The problem:
Rewrite the data below, substituting "hospedajes" for every occurrence of "hoteles" and leaving all other text unchanged.

[Stored data entries]
::::::::
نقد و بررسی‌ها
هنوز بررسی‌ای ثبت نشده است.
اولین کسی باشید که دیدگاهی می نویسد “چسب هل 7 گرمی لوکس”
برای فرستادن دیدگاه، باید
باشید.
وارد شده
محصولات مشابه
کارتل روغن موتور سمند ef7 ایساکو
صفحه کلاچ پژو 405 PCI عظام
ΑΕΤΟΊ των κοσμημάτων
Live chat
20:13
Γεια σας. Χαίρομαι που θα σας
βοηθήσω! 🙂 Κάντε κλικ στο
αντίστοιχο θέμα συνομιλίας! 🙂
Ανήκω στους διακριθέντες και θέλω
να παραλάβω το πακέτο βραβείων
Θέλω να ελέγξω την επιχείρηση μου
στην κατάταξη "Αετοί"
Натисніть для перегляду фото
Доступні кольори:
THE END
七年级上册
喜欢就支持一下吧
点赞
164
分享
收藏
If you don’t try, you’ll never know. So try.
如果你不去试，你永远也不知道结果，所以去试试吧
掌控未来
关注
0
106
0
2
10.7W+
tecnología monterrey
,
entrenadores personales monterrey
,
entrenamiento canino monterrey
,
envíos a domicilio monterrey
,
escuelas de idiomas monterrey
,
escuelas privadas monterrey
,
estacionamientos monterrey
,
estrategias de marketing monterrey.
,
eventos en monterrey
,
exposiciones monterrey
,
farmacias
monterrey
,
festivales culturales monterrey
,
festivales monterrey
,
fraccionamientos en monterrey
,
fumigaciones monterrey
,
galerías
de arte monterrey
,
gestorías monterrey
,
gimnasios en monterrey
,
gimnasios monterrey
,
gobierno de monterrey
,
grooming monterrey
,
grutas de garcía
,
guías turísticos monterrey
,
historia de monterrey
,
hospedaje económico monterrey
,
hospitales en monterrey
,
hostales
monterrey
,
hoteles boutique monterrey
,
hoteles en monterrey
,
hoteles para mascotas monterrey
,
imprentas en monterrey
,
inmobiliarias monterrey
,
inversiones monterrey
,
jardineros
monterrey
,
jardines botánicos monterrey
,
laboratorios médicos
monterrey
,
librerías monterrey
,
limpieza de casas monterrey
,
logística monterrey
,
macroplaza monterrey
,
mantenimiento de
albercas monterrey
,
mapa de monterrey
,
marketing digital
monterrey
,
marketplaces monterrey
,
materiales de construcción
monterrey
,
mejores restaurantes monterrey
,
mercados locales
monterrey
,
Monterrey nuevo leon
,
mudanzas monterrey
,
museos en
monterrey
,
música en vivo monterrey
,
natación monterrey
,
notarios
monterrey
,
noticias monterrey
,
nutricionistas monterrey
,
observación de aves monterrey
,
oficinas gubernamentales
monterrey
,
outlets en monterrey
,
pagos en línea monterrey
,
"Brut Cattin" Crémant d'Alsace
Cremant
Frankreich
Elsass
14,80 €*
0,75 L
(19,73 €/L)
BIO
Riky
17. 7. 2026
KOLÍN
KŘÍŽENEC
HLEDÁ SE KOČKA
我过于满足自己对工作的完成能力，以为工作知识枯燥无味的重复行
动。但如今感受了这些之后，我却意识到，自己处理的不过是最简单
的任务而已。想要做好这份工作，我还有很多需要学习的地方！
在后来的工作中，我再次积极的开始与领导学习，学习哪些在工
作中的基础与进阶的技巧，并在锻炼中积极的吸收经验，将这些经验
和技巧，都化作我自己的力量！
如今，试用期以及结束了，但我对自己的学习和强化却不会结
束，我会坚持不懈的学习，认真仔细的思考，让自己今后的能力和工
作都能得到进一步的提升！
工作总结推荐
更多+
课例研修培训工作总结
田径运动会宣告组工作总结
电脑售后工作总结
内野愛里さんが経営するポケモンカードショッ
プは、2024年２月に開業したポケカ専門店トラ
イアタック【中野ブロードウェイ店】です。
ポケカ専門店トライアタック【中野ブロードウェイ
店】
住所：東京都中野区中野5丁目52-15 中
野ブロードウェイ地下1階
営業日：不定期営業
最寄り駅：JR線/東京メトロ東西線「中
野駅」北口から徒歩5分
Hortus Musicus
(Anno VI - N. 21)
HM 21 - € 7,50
::::::::
Solution below:
نقد و بررسی‌ها
هنوز بررسی‌ای ثبت نشده است.
اولین کسی باشید که دیدگاهی می نویسد “چسب هل 7 گرمی لوکس”
برای فرستادن دیدگاه، باید
باشید.
وارد شده
محصولات مشابه
کارتل روغن موتور سمند ef7 ایساکو
صفحه کلاچ پژو 405 PCI عظام
ΑΕΤΟΊ των κοσμημάτων
Live chat
20:13
Γεια σας. Χαίρομαι που θα σας
βοηθήσω! 🙂 Κάντε κλικ στο
αντίστοιχο θέμα συνομιλίας! 🙂
Ανήκω στους διακριθέντες και θέλω
να παραλάβω το πακέτο βραβείων
Θέλω να ελέγξω την επιχείρηση μου
στην κατάταξη "Αετοί"
Натисніть для перегляду фото
Доступні кольори:
THE END
七年级上册
喜欢就支持一下吧
点赞
164
分享
收藏
If you don’t try, you’ll never know. So try.
如果你不去试，你永远也不知道结果，所以去试试吧
掌控未来
关注
0
106
0
2
10.7W+
tecnología monterrey
,
entrenadores personales monterrey
,
entrenamiento canino monterrey
,
envíos a domicilio monterrey
,
escuelas de idiomas monterrey
,
escuelas privadas monterrey
,
estacionamientos monterrey
,
estrategias de marketing monterrey.
,
eventos en monterrey
,
exposiciones monterrey
,
farmacias
monterrey
,
festivales culturales monterrey
,
festivales monterrey
,
fraccionamientos en monterrey
,
fumigaciones monterrey
,
galerías
de arte monterrey
,
gestorías monterrey
,
gimnasios en monterrey
,
gimnasios monterrey
,
gobierno de monterrey
,
grooming monterrey
,
grutas de garcía
,
guías turísticos monterrey
,
historia de monterrey
,
hospedaje económico monterrey
,
hospitales en monterrey
,
hostales
monterrey
,
hospedajes boutique monterrey
,
hospedajes en monterrey
,
hospedajes para mascotas monterrey
,
imprentas en monterrey
,
inmobiliarias monterrey
,
inversiones monterrey
,
jardineros
monterrey
,
jardines botánicos monterrey
,
laboratorios médicos
monterrey
,
librerías monterrey
,
limpieza de casas monterrey
,
logística monterrey
,
macroplaza monterrey
,
mantenimiento de
albercas monterrey
,
mapa de monterrey
,
marketing digital
monterrey
,
marketplaces monterrey
,
materiales de construcción
monterrey
,
mejores restaurantes monterrey
,
mercados locales
monterrey
,
Monterrey nuevo leon
,
mudanzas monterrey
,
museos en
monterrey
,
música en vivo monterrey
,
natación monterrey
,
notarios
monterrey
,
noticias monterrey
,
nutricionistas monterrey
,
observación de aves monterrey
,
oficinas gubernamentales
monterrey
,
outlets en monterrey
,
pagos en línea monterrey
,
"Brut Cattin" Crémant d'Alsace
Cremant
Frankreich
Elsass
14,80 €*
0,75 L
(19,73 €/L)
BIO
Riky
17. 7. 2026
KOLÍN
KŘÍŽENEC
HLEDÁ SE KOČKA
我过于满足自己对工作的完成能力，以为工作知识枯燥无味的重复行
动。但如今感受了这些之后，我却意识到，自己处理的不过是最简单
的任务而已。想要做好这份工作，我还有很多需要学习的地方！
在后来的工作中，我再次积极的开始与领导学习，学习哪些在工
作中的基础与进阶的技巧，并在锻炼中积极的吸收经验，将这些经验
和技巧，都化作我自己的力量！
如今，试用期以及结束了，但我对自己的学习和强化却不会结
束，我会坚持不懈的学习，认真仔细的思考，让自己今后的能力和工
作都能得到进一步的提升！
工作总结推荐
更多+
课例研修培训工作总结
田径运动会宣告组工作总结
电脑售后工作总结
内野愛里さんが経営するポケモンカードショッ
プは、2024年２月に開業したポケカ専門店トラ
イアタック【中野ブロードウェイ店】です。
ポケカ専門店トライアタック【中野ブロードウェイ
店】
住所：東京都中野区中野5丁目52-15 中
野ブロードウェイ地下1階
営業日：不定期営業
最寄り駅：JR線/東京メトロ東西線「中
野駅」北口から徒歩5分
Hortus Musicus
(Anno VI - N. 21)
HM 21 - € 7,50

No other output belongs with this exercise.